I think I've discussed this before -- But I think Doug Blubaugh was the strongest I've ever known.

 

Blubaugh was extraordinarily strong. I saw him toy with our heavyweight -- just using power -- That heavyweight pinned two-time national champion, Dave Porter -- and was very strong and skilled himself.

 

In fact, Doug could obviously toy with anyone on the team.

 

Doug worked out with George Radman the most in the practice room. George was so strong (and skilled) that he slaughtered a national champion in the NCAA finals his senior yera.

 

Doug easily overpowered him. One time Doug asked George what his weight was -- and Geaorge gave a smart-ass answer. The next thing you know George is up against the wall about two feet off the ground with Doug more or less holding him aloft with one hand. (George probably weighed 185 at the time.)

 

I believe beond any doubt that George could have been a two time NCAA champion -- but that year Doug beat George up so badly that poor George lost a lot of confidence.

Dataset section =>
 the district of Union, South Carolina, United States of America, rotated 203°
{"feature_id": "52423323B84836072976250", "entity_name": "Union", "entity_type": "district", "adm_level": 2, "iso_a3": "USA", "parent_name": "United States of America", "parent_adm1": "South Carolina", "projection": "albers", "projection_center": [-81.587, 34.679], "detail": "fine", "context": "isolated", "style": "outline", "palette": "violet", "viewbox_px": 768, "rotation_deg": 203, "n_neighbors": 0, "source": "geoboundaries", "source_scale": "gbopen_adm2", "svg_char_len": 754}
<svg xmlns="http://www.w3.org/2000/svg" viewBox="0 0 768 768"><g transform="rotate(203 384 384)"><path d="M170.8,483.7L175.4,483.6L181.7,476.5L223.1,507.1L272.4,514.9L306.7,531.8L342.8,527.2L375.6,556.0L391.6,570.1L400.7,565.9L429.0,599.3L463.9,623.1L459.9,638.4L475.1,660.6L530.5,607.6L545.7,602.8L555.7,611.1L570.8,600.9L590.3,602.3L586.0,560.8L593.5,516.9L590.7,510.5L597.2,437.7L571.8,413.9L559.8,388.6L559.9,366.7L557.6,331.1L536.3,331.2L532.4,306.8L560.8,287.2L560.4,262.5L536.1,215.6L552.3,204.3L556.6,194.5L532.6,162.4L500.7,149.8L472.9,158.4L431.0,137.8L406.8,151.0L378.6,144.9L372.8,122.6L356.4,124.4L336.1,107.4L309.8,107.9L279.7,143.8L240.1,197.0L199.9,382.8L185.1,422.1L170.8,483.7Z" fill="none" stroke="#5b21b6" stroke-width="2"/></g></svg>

The request => Can you sum up the recollection of Doug Blubaugh's strength in two sentences?

Final answer => The writer calls Doug Blubaugh the strongest they have ever known, someone who could toy with anyone on the team, including a heavyweight who had pinned two-time national champion Dave Porter. Blubaugh easily overpowered his usual practice partner George Radman, once holding him against a wall about two feet off the ground with more or less one hand after a smart-aleck reply, and the writer believes Radman could have been a two-time NCAA champion but lost a lot of confidence after Blubaugh beat him up so badly that year.